姜さん:熊本県の慈恵病院の「こうのとりのゆりかご」は私の研究テーマでもありますので先生にお話を伺う機会もあるのですが、関東圏から寄せられる相談が多いとおっしゃっていました。

 

実際に「こうのとりのゆりかご」に預けられた赤ちゃんは、おととしの例では2人ですが、もし今後、東京にできればアクセスの差によって件数が増える可能性はあると思います。

 

── 日本にある赤ちゃんポストは現在、慈恵病院に1か所ですが、世界の例はどうなのでしょうか。

 

姜さん:Baby boxは、アメリカ、中国、韓国、ロシア、スイス、ポーランド、インド、南アフリカなどに設置されていますが、そのなかで1か所だけというのは私が知る限りではないです。財団や団体が自治体と協力して始めるところが多いのですが、ドイツには90か所以上のBaby boxがあります。

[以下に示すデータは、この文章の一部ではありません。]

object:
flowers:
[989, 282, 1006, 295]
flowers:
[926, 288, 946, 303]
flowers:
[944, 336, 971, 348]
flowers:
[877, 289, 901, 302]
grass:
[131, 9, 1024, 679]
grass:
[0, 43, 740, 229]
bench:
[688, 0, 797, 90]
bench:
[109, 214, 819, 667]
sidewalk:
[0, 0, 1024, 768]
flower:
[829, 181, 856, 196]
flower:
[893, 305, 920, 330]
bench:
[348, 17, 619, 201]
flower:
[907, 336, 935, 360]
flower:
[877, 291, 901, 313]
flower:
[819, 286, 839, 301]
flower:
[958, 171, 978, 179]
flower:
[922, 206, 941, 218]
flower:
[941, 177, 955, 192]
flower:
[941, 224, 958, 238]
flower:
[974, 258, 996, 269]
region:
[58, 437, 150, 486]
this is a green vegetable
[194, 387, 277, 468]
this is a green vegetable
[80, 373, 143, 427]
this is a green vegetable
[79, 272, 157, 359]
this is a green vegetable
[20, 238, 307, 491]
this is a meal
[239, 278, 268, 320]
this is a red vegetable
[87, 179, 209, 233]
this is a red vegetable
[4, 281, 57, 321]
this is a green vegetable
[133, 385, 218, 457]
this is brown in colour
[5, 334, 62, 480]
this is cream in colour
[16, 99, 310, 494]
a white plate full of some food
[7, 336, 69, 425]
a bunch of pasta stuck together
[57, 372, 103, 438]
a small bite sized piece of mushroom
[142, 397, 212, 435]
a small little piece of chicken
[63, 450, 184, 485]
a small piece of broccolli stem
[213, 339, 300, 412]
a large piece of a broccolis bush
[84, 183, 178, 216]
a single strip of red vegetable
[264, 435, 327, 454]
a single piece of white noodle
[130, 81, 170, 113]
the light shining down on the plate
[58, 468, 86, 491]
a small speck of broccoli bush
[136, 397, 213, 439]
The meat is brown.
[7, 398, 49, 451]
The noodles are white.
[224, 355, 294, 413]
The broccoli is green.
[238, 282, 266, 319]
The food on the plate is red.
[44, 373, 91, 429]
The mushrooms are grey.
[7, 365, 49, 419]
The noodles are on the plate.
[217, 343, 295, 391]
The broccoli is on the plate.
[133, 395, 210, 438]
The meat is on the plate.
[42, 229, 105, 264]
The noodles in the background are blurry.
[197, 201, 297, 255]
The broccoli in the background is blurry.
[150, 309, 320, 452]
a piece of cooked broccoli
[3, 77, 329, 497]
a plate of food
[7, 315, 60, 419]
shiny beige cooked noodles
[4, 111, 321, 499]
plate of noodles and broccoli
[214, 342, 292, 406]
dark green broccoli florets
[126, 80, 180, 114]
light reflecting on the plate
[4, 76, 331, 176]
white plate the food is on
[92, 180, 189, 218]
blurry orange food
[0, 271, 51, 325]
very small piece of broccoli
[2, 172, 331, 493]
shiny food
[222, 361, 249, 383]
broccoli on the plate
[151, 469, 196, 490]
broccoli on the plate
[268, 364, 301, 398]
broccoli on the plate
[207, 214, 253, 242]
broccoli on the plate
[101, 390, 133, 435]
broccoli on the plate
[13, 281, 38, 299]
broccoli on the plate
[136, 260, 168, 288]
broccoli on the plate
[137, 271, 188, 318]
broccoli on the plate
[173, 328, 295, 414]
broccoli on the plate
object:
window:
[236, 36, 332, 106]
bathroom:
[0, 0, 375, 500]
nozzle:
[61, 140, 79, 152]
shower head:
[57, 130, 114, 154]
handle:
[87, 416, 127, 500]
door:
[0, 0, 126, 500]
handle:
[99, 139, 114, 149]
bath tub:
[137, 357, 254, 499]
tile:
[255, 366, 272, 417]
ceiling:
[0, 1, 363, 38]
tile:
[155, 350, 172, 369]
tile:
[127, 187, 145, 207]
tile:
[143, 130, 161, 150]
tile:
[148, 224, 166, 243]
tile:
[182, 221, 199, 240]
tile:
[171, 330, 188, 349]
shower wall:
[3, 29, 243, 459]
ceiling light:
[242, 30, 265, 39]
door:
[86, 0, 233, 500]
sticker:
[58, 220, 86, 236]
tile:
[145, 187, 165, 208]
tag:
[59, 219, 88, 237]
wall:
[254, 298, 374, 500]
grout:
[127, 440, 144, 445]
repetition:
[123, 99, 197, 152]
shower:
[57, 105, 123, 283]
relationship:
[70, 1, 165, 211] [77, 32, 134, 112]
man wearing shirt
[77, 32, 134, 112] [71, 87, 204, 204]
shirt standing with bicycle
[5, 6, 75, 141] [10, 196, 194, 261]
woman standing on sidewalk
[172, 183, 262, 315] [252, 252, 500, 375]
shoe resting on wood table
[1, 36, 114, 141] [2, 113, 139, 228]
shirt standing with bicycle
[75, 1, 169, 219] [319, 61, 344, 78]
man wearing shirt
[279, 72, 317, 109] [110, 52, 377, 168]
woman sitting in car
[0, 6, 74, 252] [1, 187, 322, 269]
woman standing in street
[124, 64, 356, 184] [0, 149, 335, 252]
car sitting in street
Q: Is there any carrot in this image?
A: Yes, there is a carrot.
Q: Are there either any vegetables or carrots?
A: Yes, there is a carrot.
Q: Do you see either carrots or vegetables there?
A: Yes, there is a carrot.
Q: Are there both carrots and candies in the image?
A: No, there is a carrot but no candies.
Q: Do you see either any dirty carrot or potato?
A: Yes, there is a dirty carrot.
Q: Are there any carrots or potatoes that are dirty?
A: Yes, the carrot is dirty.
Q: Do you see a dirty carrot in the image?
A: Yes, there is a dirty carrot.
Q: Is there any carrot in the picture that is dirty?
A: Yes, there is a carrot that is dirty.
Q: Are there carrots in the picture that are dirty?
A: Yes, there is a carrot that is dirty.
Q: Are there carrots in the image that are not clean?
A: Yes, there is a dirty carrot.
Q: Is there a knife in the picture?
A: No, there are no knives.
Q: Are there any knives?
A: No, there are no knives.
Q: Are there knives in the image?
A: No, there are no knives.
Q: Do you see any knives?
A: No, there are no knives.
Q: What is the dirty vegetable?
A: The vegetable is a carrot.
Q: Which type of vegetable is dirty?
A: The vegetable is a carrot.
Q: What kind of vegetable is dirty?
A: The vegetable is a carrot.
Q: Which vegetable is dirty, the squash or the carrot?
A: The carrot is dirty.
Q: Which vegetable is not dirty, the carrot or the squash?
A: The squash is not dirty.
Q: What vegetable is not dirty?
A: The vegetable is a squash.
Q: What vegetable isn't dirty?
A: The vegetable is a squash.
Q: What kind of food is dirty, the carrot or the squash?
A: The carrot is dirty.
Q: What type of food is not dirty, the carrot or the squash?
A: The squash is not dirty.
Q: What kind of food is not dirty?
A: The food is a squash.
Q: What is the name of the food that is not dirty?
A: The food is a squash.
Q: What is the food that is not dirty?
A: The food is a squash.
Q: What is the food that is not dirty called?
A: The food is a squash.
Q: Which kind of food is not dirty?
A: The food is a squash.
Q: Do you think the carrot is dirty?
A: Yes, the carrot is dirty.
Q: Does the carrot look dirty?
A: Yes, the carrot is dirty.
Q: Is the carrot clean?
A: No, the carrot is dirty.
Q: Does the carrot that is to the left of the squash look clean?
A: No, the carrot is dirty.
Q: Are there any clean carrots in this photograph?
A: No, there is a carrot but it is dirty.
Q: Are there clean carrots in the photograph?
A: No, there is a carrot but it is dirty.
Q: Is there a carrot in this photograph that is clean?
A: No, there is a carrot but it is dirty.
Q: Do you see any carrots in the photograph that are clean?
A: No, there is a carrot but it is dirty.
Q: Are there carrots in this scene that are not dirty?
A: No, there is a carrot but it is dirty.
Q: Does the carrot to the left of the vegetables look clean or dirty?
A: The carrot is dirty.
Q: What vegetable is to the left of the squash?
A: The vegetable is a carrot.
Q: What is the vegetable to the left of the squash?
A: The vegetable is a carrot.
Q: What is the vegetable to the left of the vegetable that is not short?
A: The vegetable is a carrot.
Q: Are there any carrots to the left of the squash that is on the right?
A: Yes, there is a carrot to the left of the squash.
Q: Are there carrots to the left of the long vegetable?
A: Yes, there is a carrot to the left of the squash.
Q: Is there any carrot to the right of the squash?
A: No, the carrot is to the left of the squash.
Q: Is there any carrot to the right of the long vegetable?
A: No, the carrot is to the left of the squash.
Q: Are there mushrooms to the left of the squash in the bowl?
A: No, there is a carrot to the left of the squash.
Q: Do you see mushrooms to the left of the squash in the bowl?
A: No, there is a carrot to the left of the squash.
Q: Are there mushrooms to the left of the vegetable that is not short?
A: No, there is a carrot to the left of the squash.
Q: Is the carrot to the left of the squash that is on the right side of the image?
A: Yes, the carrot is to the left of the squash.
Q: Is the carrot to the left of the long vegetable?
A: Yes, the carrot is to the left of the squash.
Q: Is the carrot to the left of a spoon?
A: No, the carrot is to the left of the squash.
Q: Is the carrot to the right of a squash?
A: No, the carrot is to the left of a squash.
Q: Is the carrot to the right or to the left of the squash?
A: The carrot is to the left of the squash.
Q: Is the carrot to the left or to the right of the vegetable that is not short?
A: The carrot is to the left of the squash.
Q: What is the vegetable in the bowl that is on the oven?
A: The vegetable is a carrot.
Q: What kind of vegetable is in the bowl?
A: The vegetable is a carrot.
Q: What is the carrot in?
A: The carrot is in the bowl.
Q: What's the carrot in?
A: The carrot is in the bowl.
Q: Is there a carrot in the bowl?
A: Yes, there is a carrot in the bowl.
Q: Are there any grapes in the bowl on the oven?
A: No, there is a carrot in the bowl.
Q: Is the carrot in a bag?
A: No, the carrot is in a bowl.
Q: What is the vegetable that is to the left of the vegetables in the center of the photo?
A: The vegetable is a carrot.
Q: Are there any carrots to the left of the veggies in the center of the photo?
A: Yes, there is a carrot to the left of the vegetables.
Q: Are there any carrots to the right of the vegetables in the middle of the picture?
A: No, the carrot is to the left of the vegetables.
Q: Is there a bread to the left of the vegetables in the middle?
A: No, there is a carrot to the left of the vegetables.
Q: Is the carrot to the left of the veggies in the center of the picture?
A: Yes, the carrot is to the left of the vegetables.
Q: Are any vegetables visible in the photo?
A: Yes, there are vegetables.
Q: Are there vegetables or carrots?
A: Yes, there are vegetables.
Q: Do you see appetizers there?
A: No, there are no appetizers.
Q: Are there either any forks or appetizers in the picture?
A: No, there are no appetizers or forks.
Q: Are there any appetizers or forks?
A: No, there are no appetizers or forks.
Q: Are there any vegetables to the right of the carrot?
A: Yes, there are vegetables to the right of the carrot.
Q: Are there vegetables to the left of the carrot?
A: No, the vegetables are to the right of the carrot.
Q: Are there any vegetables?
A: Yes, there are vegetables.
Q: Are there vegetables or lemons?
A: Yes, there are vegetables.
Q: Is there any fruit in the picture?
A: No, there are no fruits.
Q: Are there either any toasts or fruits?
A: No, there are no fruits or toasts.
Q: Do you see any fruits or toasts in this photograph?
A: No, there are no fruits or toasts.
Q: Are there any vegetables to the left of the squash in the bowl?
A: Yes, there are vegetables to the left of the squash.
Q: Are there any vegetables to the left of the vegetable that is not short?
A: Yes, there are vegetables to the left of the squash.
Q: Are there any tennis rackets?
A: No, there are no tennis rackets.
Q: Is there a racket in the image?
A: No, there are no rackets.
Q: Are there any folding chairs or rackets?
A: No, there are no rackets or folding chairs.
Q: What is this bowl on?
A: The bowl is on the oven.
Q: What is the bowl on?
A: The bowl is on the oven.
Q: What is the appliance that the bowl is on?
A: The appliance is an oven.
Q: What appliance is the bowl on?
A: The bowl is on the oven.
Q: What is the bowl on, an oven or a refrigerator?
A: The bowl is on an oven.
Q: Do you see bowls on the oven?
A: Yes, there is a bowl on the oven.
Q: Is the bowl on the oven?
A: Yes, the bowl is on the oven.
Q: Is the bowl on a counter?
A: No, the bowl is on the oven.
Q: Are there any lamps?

韓国のBaby box。オレンジ色のふき出しには「やむを得ず、子どもの障害や未婚等で子どもを育てられない場合は、子どもを遺棄せずに下の扉を開けて預け入れてください」と書かれている

2000年にハンブルクのシュテルニパルクという、子どもや青少年や家族を支援する非政府組織が運営する幼稚園に設置され、その後キリスト教会の人々によって各地の病院に設置されていきます。

 

── 宗教による考え方の違いはありますか。

 

姜さん:Baby boxを設置している国の多くは、おおむねキリスト教がベースにあるのですが、命は神様からいただいた授かりものなので守るべきという考えです。教会が設置したり、教会の支援を得ていたりするところも多いので、土台になりやすいと思います。

 

無宗教と言われる日本でも、命が大切ではないというわけでは決してないのですが、神様からいただいた命は等しく、誰にも権利はないというのはキリスト教の考えに基づいていると思います。

 

── 日本では赤ちゃんポストに対する意見は賛否両論あります。

 

姜さん:世界のBaby boxについて話し合う会議に出席した際に共通していたのは、どの国でも反対意見はあるということでした。それでも、一人ひとりの命が大事ということには変えられないので、生まれた赤ちゃんの遺棄はしてはいけないという認識で一致していました。

陣痛に耐えている母親のイメージ

Baby boxがあるからといって、子どもが遺棄されないのかという検証は難しい問題で、あったとしても防げないという研究もあれば、防げているという意見もあるのが現状です。

 

ただ、日本の場合、赤ちゃんポストは安易な子捨てを助長するという意見が根強くあるかと思いますが、慈恵病院の先生の実感からすると、赤ちゃんポストに子どもを預ける母親たちは、決して安易な考えではなく、むしろ必死であるという印象だそうです。「なんとしてでも子どもの命だけは守りたい」という思いで続けていらっしゃるように思います。